Many thanks to an anonymous reader who submitted this great case! As always, some details have been changed to protect provider and patient privacy.
You're dispatched to the parking garage of a busy shopping mall for a 56 year old female whom a 3rd party caller relates is, "short of breath".
Upon your arrival you find an engine crew out with the patient, who is seated on the running board under the pump panel on their engine. The firefighters have placed her on a nasal cannula and are attempting to talk with her through a bystander.
The captain on the engine relays that she doesn't speak much English, but what they gather is that she was walking back to her car and became short of breath and dizzy. The patient states she felt better sitting and on oxygen.
Your partner relays the first set of vitals:
- Pulse: 130, regular
- BP: 132/80
- RR: 28
- SpO2: 89% on r/a, increasing to 94% @ 4 L/min by NC
- Lungs: clear and equal bilaterally
The bystander helps translate her history:
- Allergies: None
- Medications: None
- PMHx: None
- Last ins/outs: Some urinary incontinence handled through PO restriction
- Events: Walking to her car, became short of breath and dizzy, denies loss of consciousness, she is visiting from another country and was on a "long flight" last week
You ask if the patient would like to go to the hospital and she nods her head. When the crew stands her up to help her to your stretcher, she becomes dizzy and clutches her chest. Once on the stretcher your partner places her in trendelenburg as you move her to the unit.

Work instructions.
Resume the EMS case report about the short-of-breath patient in the mall parking garage, starting after its last sentence. The items after this point come from a different source than the case report.

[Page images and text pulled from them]

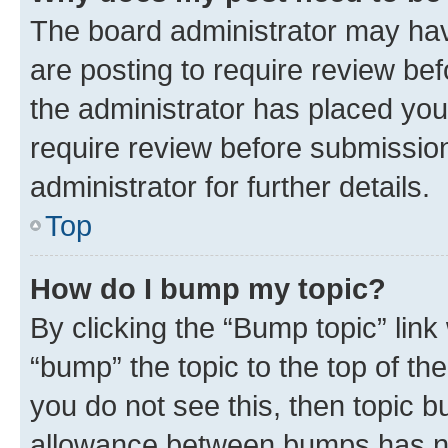
The board administrator may hav
are posting to require review bef
the administrator has placed you
require review before submissio
administrator for further details.
Top
How do I bump my topic?
By clicking the “Bump topic” link
“bump” the topic to the top of th
you do not see this, then topic 
allowance between bumps has not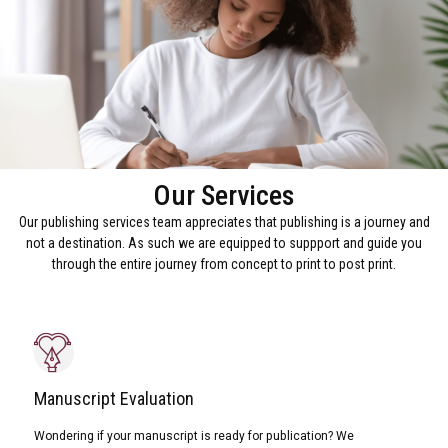
Our Services
Our publishing services team appreciates that publishing is a journey and
not a destination. As such we are equipped to suppport and guide you
through the entire journey from concept to print to post print.
Manuscript Evaluation
Wondering if your manuscript is ready for publication? We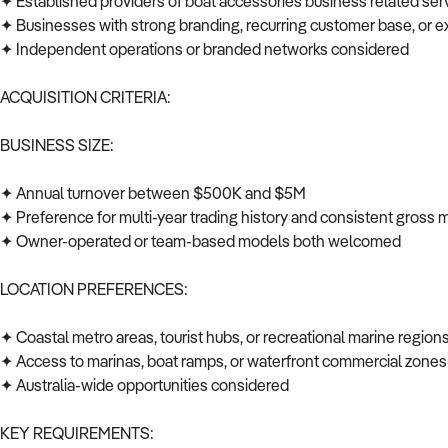
✦ Established providers of boat accessories business related ser
✦ Businesses with strong branding, recurring customer base, or e
✦ Independent operations or branded networks considered
ACQUISITION CRITERIA:
BUSINESS SIZE:
✦ Annual turnover between $500K and $5M
✦ Preference for multi-year trading history and consistent gross
✦ Owner-operated or team-based models both welcomed
LOCATION PREFERENCES:
✦ Coastal metro areas, tourist hubs, or recreational marine regio
✦ Access to marinas, boat ramps, or waterfront commercial zone
✦ Australia-wide opportunities considered
KEY REQUIREMENTS: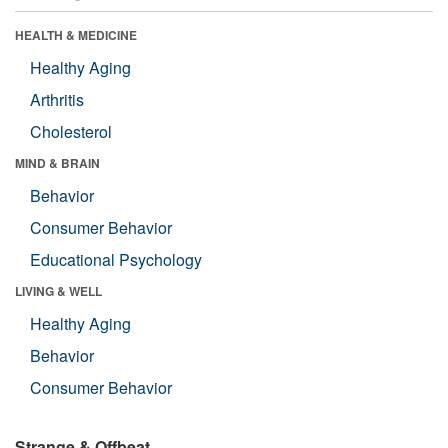
HEALTH & MEDICINE
Healthy Aging
Arthritis
Cholesterol
MIND & BRAIN
Behavior
Consumer Behavior
Educational Psychology
LIVING & WELL
Healthy Aging
Behavior
Consumer Behavior
Strange & Offbeat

Expected answer.
Inside, your partner places her on the monitor while you complete a physical assessment. Her skin color appears fine, but you notice some pedal edema. Old scars are present on her knees which the patient states was from surgery. She denies pain to palpation of her chest wall and her lung sounds remain clear bilaterally. Her physical exam appears largely unremarkable.
Her radial pulse is a bit weaker and has slowed to 120 bpm. She remains tachypneic, but denies chest pain once she was laid down. Her SpO2 has increased to 97% on 4 L/min and her respiratory rate has decreased slightly.
As you start an IV, your partner acquires a 12-Lead.
Your partner asks if you need anything else before you head enroute to the hospital.
- What is the patient's rhythm? What does the patient's 12-Lead show?
- Does this patient require any interventions before going to the hospital?
- What type of hospital does this patient need?
- What do you think is wrong with this patient?